▸ **Assignment**:
Copy out every line below that contains the string "whiskers". Case matters, so count only matches with the same capitalization.

▸ **Dataset entries**:
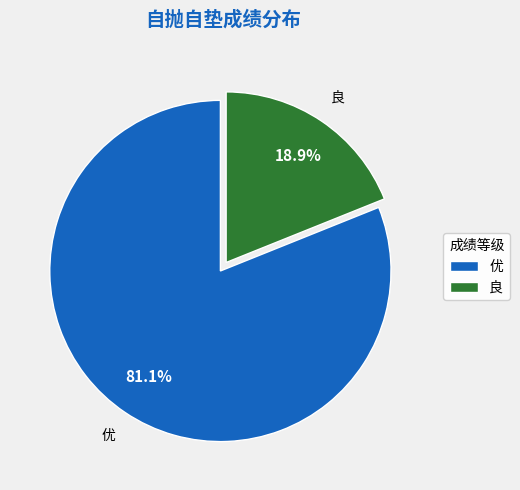

What percentage is the 良 slice, to the nearest percent?

19%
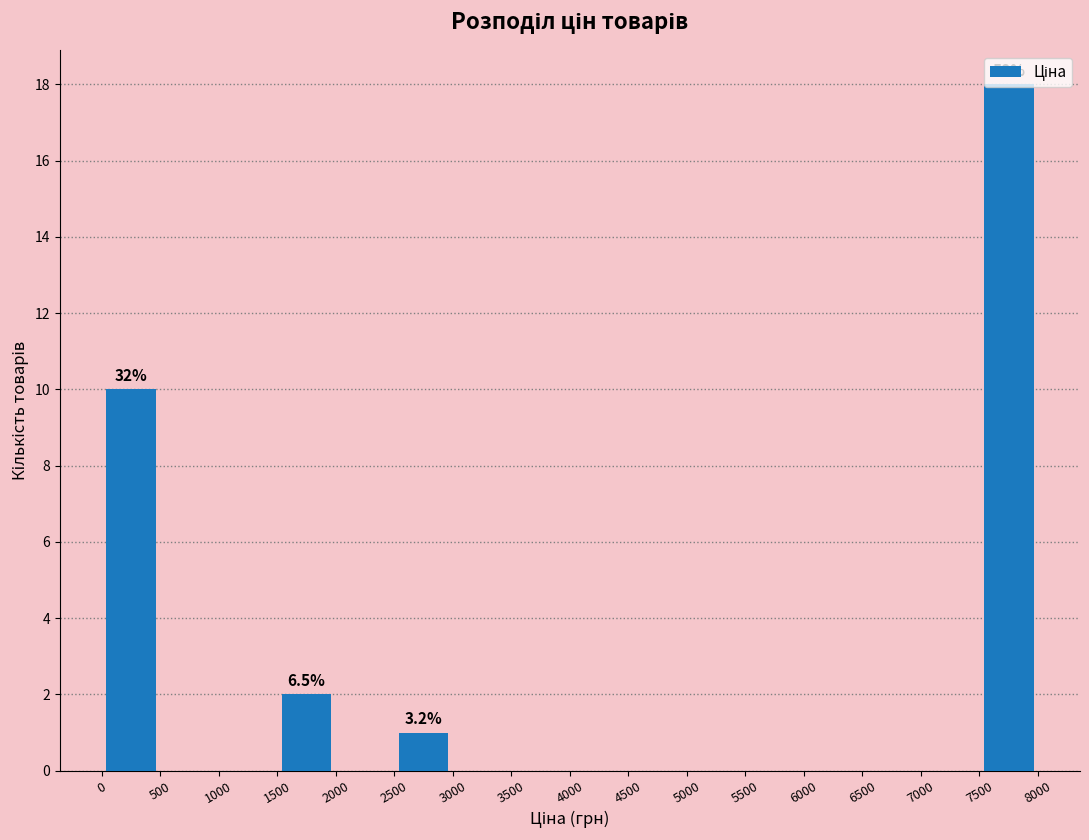

Which range on the x-axis has the tallest bar?

7500 to 8000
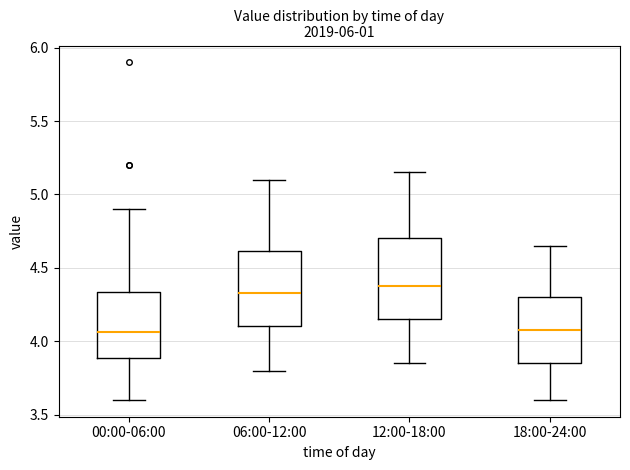

Where does the median line of the box for 06:00-12:00 sit on the y-axis? The values are not printed on the chart, so give them approximately, as read against the axis.

4.35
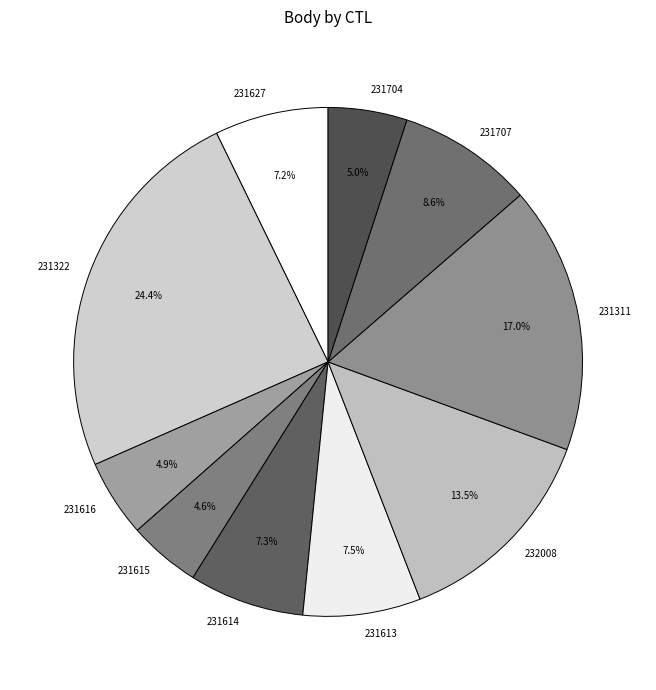

The 231614 slice represents 17% of the pie. True or false?

False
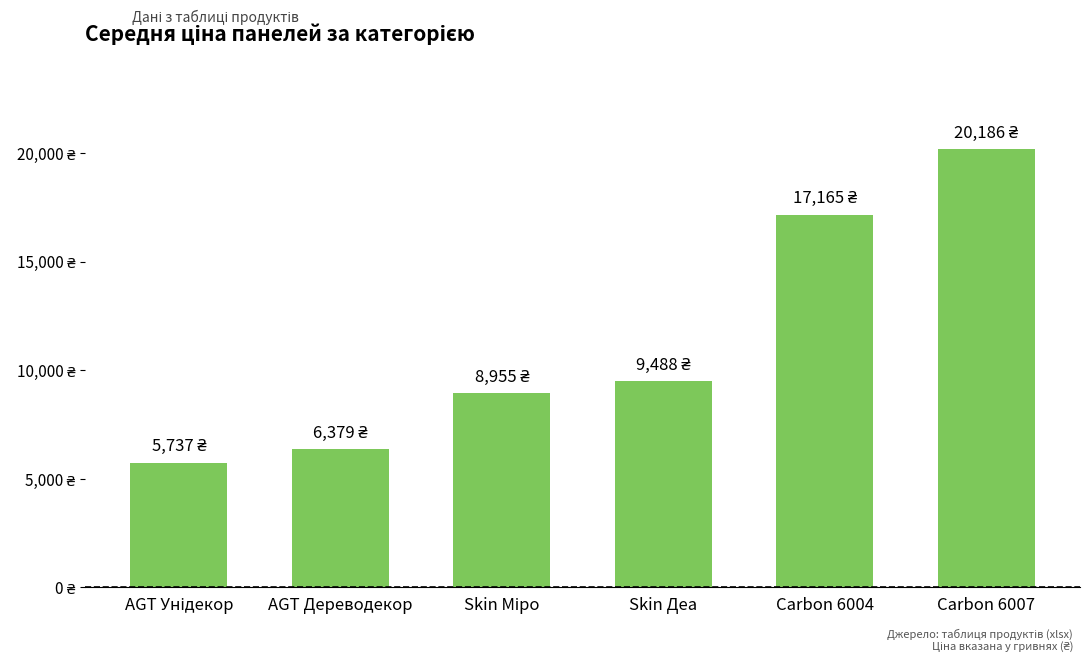

Are the bars horizontal?

No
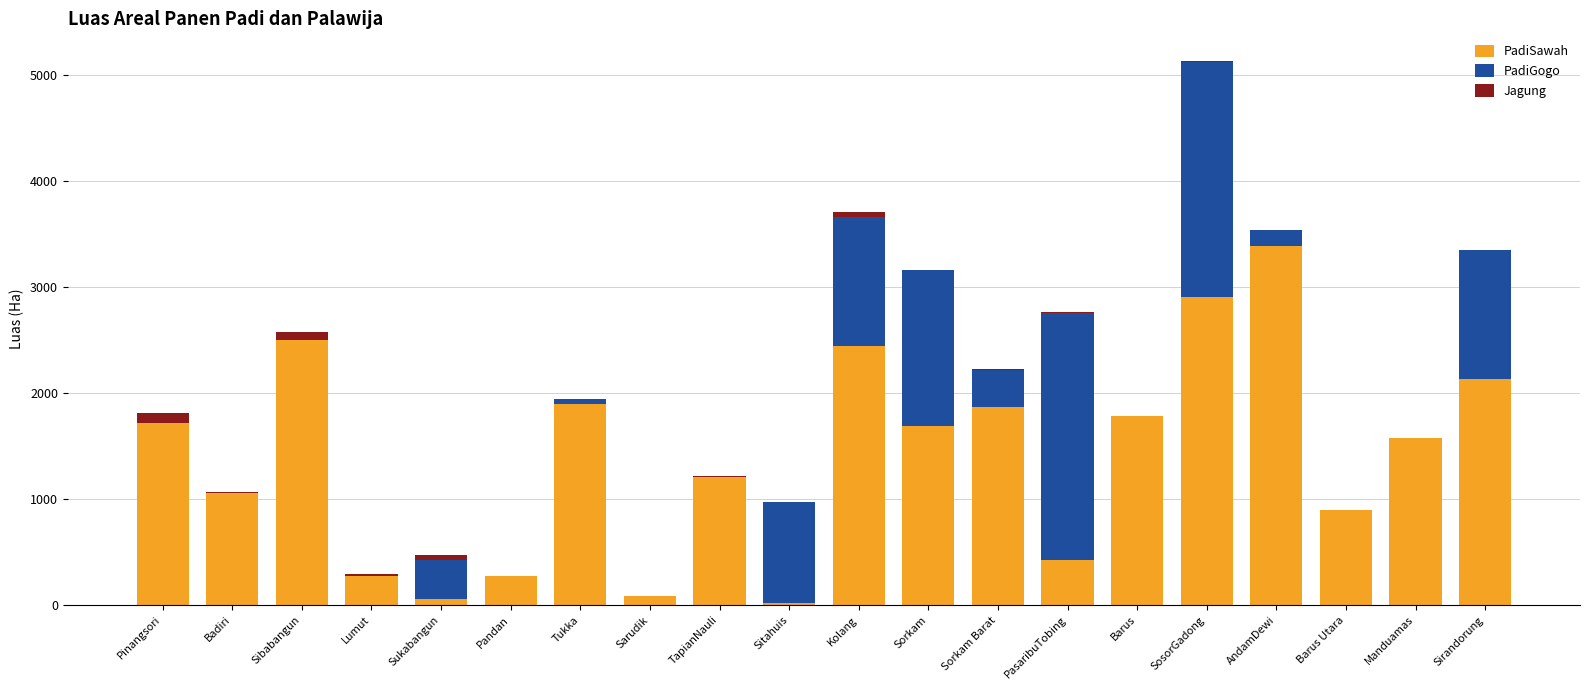

Which category has the highest value in the PadiSawah series?

AndamDewi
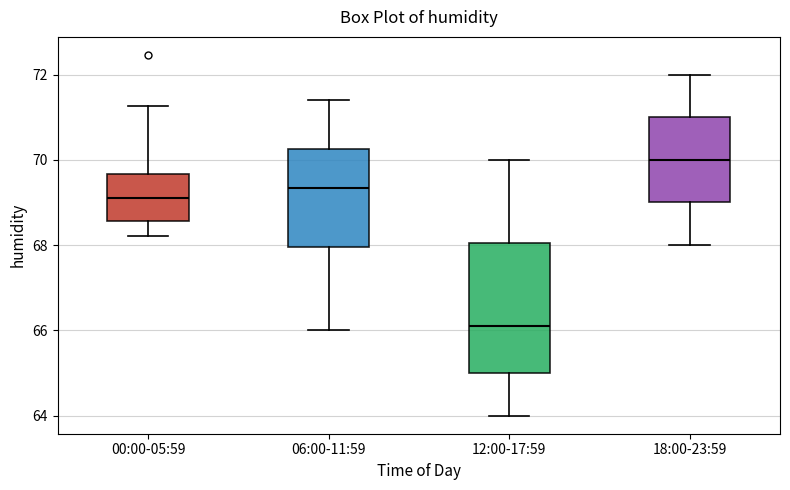

Reading left to right, transcribe this box plot: for each box, give where its median line is, the range the box spans, and where its two whiskers end, as read against the y-axis. The values are not printed on the chart, so give them approximately, as read against the axis.

00:00-05:59: median 69.2, box 68.6 to 69.6, whiskers 68.2 to 71.2
06:00-11:59: median 69.4, box 68.0 to 70.2, whiskers 66.0 to 71.4
12:00-17:59: median 66.2, box 65.0 to 68.0, whiskers 64.0 to 70.0
18:00-23:59: median 70.0, box 69.0 to 71.0, whiskers 68.0 to 72.0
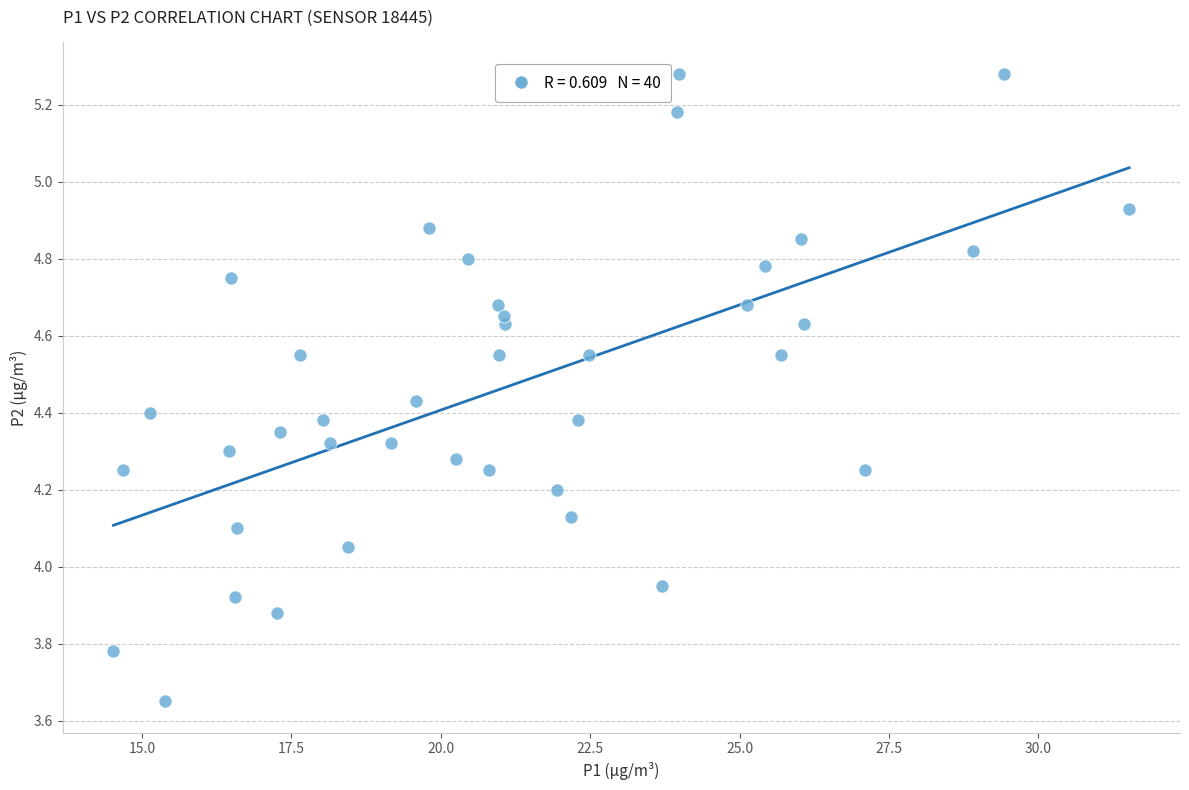

What is the range of X values (max minus min)?

17.0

▸ **Problem solution**:
Reading left to right, transcribe this box plot: for each box, give where its median line is, the range the box spans, and where its two whiskers end, as read against the y-axis. The values are not printed on the chart, so give them approximately, as read against the axis.
00:00-05:59: median 69.2, box 68.6 to 69.6, whiskers 68.2 to 71.2
06:00-11:59: median 69.4, box 68.0 to 70.2, whiskers 66.0 to 71.4
12:00-17:59: median 66.2, box 65.0 to 68.0, whiskers 64.0 to 70.0
18:00-23:59: median 70.0, box 69.0 to 71.0, whiskers 68.0 to 72.0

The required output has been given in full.